A very important reason beind the fall of communist governments all over the world is the fact that the system does not allow any difference between the party and the administration. West Bengal has also witnessed enactment of this indecent drama during the last thirty years. Prior to their departure for Nandigram the aforementioned people had taken permission from the State Election Commission which, however, backtracked after Biman Bose came out with a statement criticising is action. It was a clear case of an independent government organisation succumbing to political pressure.

Although CPM cadres as well as the leaders are now speaking of reviving the party fortunes through rectification of mistakes, there is, in fact, little hope so far as its future days are concerned. The two most ominous signals for the CPM are its refusal to abandon the industrial policy declared by the Buddhadeb-Nirupam Sen-Prakash Karat trio and secondly its decision to educate the people further about its policies and programmes. Sadly the CPM leaders, separated as they are from the common people, fail to understand that the latter are more educated and do not need any further education.

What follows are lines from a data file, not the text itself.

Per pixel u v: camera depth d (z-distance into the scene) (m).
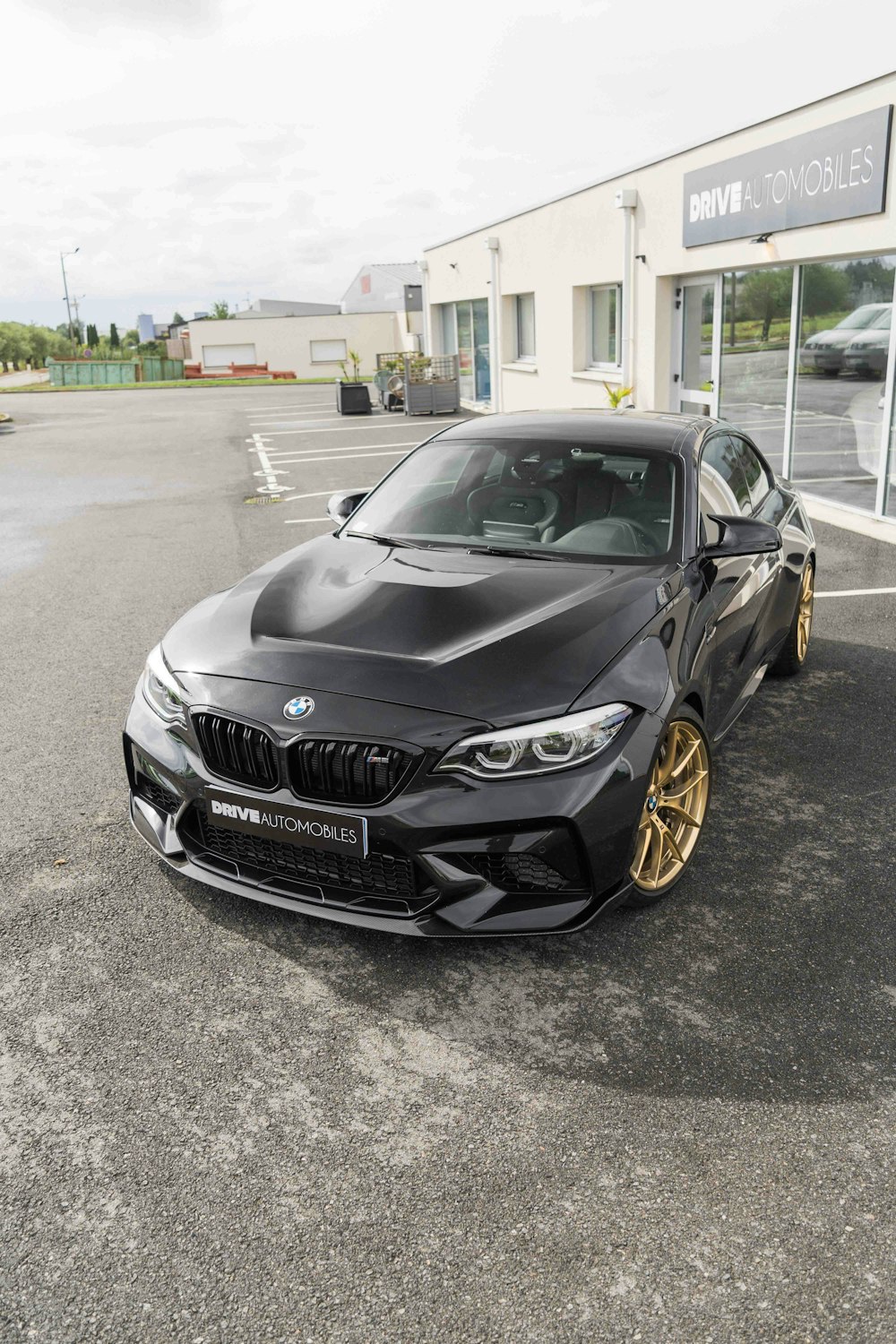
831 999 2.67
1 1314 1.82
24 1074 2.42
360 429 18.48
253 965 2.82
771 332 9.73
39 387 48.03
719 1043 2.51
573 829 2.60
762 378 10.02
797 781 3.96
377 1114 2.29
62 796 3.88
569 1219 2.01
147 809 3.20
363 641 2.91
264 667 2.86
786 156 8.65
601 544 3.49
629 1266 1.91
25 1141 2.22
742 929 2.98
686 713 3.08
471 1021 2.60
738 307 10.30
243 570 7.84
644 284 11.91
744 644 3.94
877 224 7.71
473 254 19.77
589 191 13.35
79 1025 2.59
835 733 4.41
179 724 2.89
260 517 10.08
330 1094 2.36
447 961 2.84
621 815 2.68
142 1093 2.36
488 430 4.22
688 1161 2.15
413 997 2.69
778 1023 2.57
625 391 12.15
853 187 7.84
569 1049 2.49
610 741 2.67
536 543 3.56
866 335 8.34
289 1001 2.68
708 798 3.43
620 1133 2.23
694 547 3.51
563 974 2.78
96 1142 2.22
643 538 3.50
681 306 11.58
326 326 54.06
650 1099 2.33
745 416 10.41
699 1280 1.88
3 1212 2.04
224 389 37.59
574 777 2.60
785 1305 1.83
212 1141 2.22
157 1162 2.16
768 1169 2.13
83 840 3.52
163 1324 1.80
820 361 9.01
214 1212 2.04
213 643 3.06
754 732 4.44
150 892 3.19
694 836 3.27
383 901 2.74
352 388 21.56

The parliamentary election is approaching and after that the Assembly election will not be far off. The task at hand is extremely difficult for the CPM. There will be no State Election Commission to supervise those polls. The Central Election Commission has given a creditable account of itself at the time of the last State Assembly election and if the present trend of public opinion continues then it can safely be said that the Left Front is set to face a tough task at the hustings next year.